IrishSelkie · 25/03/2026 19:19

Ernestina123 · 25/03/2026 16:12

You can not de-sex the language when you are talking about something which only one sex can do. Only women, females, mothers can give birth. This is an area which requires sexed language.

Comparing this with chairman, fisherman, etc - roles which can be done by people of either sex - is disingenuos.

I am going to presume you’re agreeing with me and some of what you said was to another poster because none of it makes sense in relation to what I have posted.

andIsaid · 25/03/2026 19:25

Carriemac · 24/03/2026 07:32

‘Important research into ‘families, birthing people and babies’ this is a Trust with terrible reputation for midwives and maternity services and they can’t even use the word ‘women’

‘Important research into ‘families, birthing people and babies’ this is a Trust with terrible reputation for midwives and maternity services and they can’t even use the word ‘women’

The health outcome is probably because they don't use the word woman - it reveals what the health service is about, and what it is not about.

IrishSelkie · 25/03/2026 19:38

The health outcome is probably because they don't use the word woman

😂 because before gender ideology, maternity care was fan-fucking-tastic ?(no it wasn’t).

We are almost our own worst enemy when comments like this are made.

andIsaid · 25/03/2026 20:10

Well hold on a second - in my day (when working in hospitals) the most important person (in the good hospitals) was the patient.

When business school graduates and CEOs took over the running of hospitals the emphasis shifted, even in the previously good hospitals, from the patient to other areas.

Language mirrors the shifts.

In maternity care, the focus, by far, should be on woman (or birthing woman if preferred) and baby - not people and not parents.

That should come later, when the baby is born, and mother and child are discharged.

If it was, perhaps our numbers would not be so shameful.

MrsOvertonsWindow · 25/03/2026 20:23

andIsaid · 25/03/2026 20:10

Well hold on a second - in my day (when working in hospitals) the most important person (in the good hospitals) was the patient.

When business school graduates and CEOs took over the running of hospitals the emphasis shifted, even in the previously good hospitals, from the patient to other areas.

Language mirrors the shifts.

In maternity care, the focus, by far, should be on woman (or birthing woman if preferred) and baby - not people and not parents.

That should come later, when the baby is born, and mother and child are discharged.

If it was, perhaps our numbers would not be so shameful.

I see all this irrelevant noise as directly contributing to our current appalling state of maternity care.
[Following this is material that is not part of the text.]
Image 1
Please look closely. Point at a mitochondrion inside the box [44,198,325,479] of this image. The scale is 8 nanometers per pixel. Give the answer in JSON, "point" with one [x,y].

Nobody - not transactivists, DEI staff in hospitals or useful idiots in politics - should be diverting maternity staff from focusing on the welfare of women and babies.
Countless enquiries have highlighted the problems, many of which are systematic, about professional hierarchies, being in the grip of ideologies (natural birth at all costs) and of course inadequate resources.
Nobody should be diverting a single hour of staff time with irrelevancies - especially if they're niche luxury demands that get in the way of accurate language, data collection and insult women and mothers.
There should only be one priority in all maternity units at present and that's to eradicate the current dangerous practices and provide safe care for women and babies.

RosesAndHellebores · 25/03/2026 20:32

Is it much different to 30 odd years ago when "right on" midwives replaced husband with partner and refused to call women Mrs in case it offended unmarried mothers. Absolutely fine if they had called the obstetricians Robin and John but they got pissed off when I rubbed out Mr x and Mr y and put their first names. I just thought it was equality. Can't do right for doing wrong.

Always been a funny old world in hospitals. Time to put our feet down.